UO New Residential Hall and New Upper Division Apartments

LEED Gold Certified

In collaboration with Mithūn.

 

The (as yet unnamed) New Residential Hall and New Upper Division Apartments is phase two of the Hamilton Walton Transformation Project, a three-phase, three-building residence hall and student life project.

Constructed on a single site, the two buildings work together to form shared courtyards. The 163,000-sf New Residence Hall contains academic spaces, a service center, a package locker delivery center, and residences for 705 first-year students.

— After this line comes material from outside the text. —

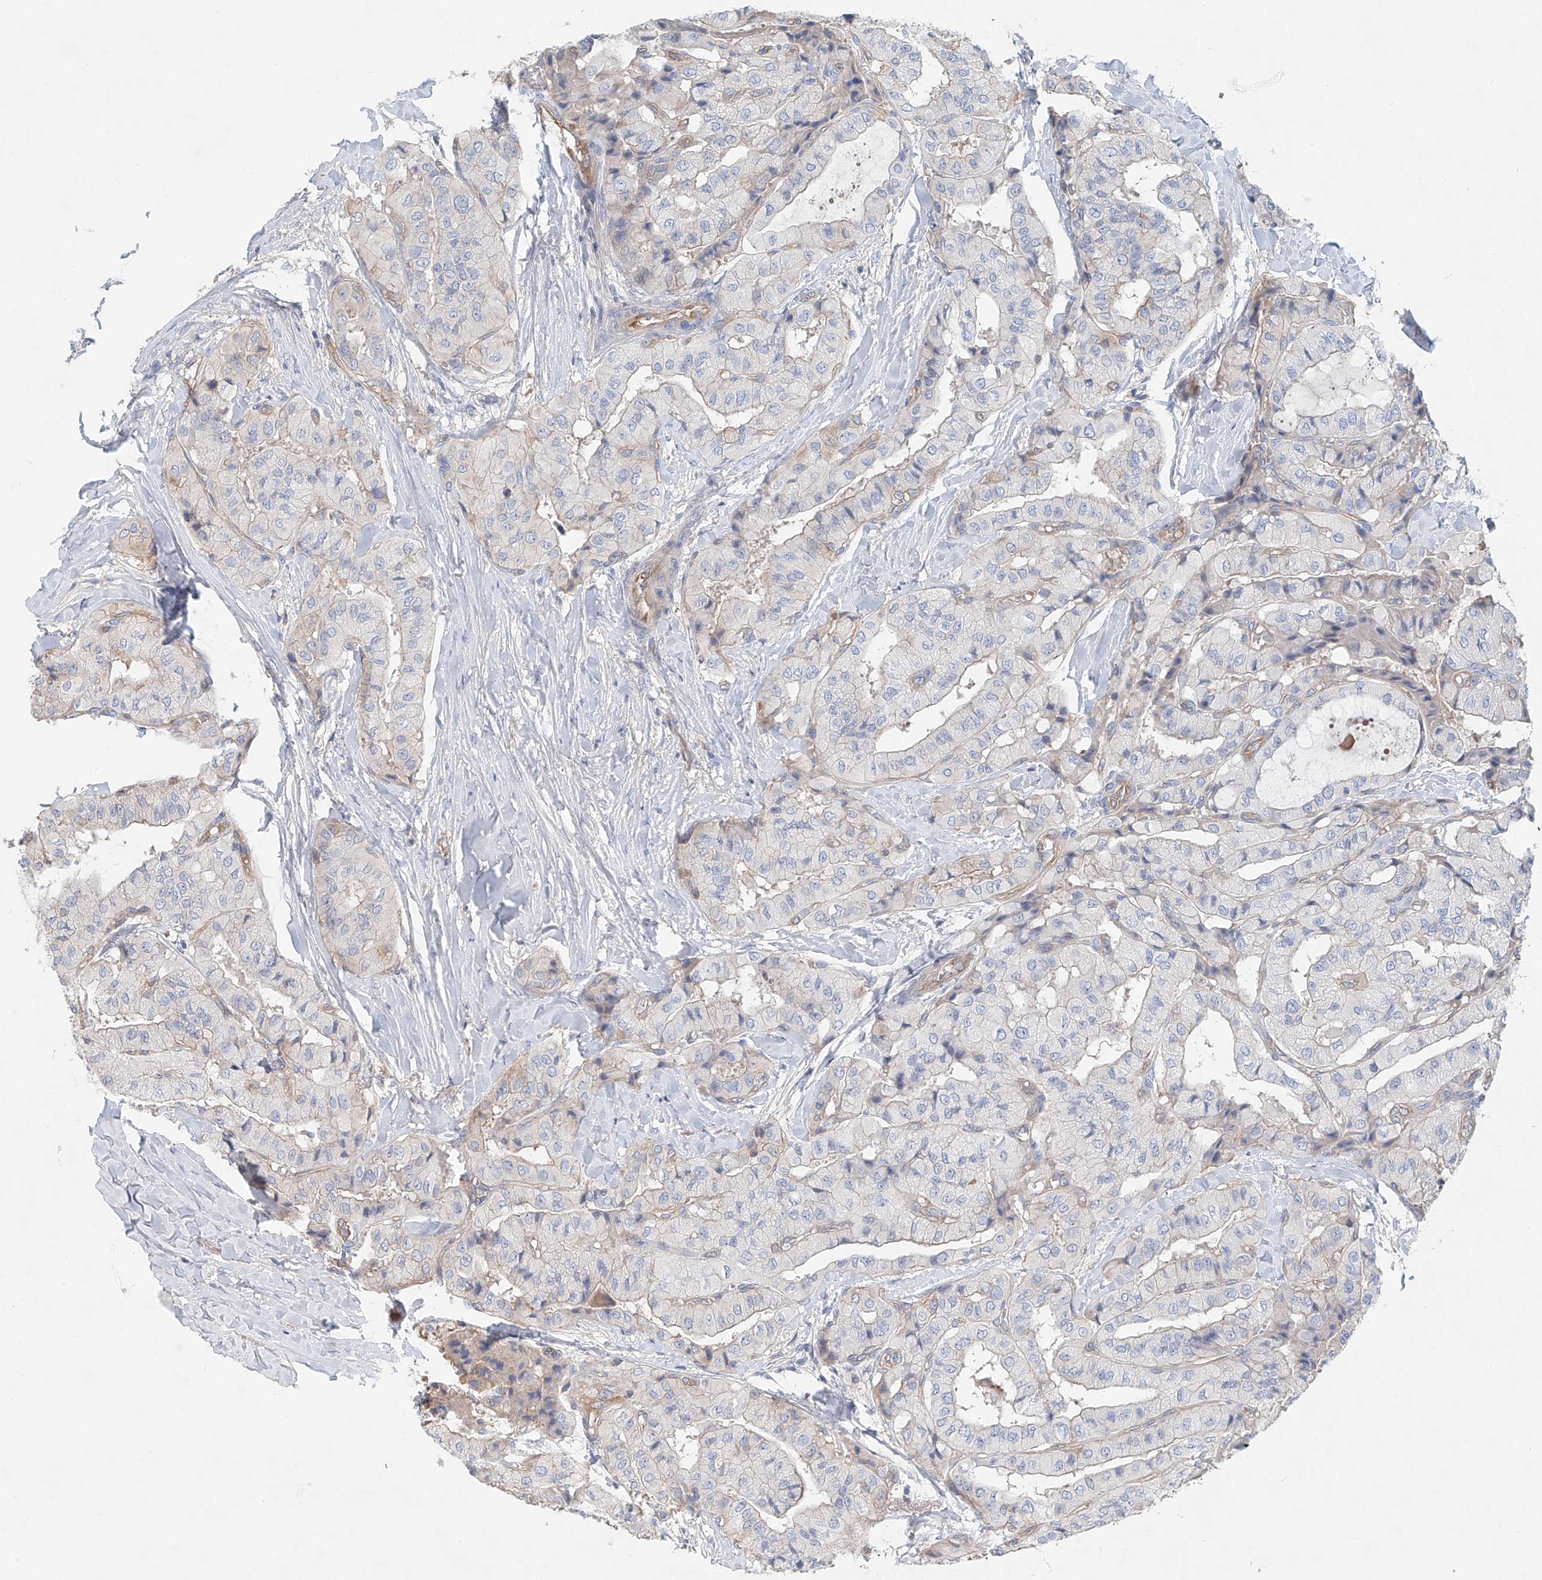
{"staining": {"intensity": "weak", "quantity": "<25%", "location": "cytoplasmic/membranous"}, "tissue": "thyroid cancer", "cell_type": "Tumor cells", "image_type": "cancer", "snomed": [{"axis": "morphology", "description": "Papillary adenocarcinoma, NOS"}, {"axis": "topography", "description": "Thyroid gland"}], "caption": "Tumor cells are negative for protein expression in human papillary adenocarcinoma (thyroid).", "gene": "FRYL", "patient": {"sex": "female", "age": 59}}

The 138,000-sf New Upper Division Apartments contains micro studios and quad apartment layouts, equipped with private bathrooms and kitchens, for 400 students.

For the new residence halls, many design elements were carefully weighed: massing, materials, sun angles throughout the year, creation of outdoor space, portals, campus pathways, street frontage, and more. Each façade, for example, responds to other parts of campus—the use of brick reflects the traditional style of the central campus while metal panels are a nod to more recent campus buildings. The façade treatment is also in dialogue with Unthank DeNorval Jr. Hall to introduce bond patterns that create a vertical gradient from dark to light and a gradient across the buildings from earth tones in the east to more traditional red tones nearer the campus core. There are also localized contextual responses, such as the southern façade of the New Upper Division Apartments that faces Hayward Field with bold green and yellow metal window trim.

Indoor and outdoor spaces are knit together throughout the buildings. The ground floor of the New Residence Hall has two active sides: street-facing classrooms and study spaces; views and doorways to access the interior courtyard. A key interior space is the Commons on the ground floor. Layered and inviting, the Commons features ample windows connecting students to the courtyard outside, while vivid graphics on select walls create surprising vantages. The University of Oregon color palette is both boldly and subtly woven into the space. Thematically, the colors and finishes relate to the overall building metaphor of movement from the forest (south) to the meadow (north).

Shared student lounges on every floor overlook outdoor spaces. In the New Upper Division Apartments, the exposed Cross Laminated Timber (CLT) floor/ceiling structure provides a warm atmosphere to welcome students into the central social space on each floor. Against full glass walls at the east and west sides of the lounges, the CLT serves as a backdrop for indirect lighting and becomes highly visible at night from surrounding courtyards.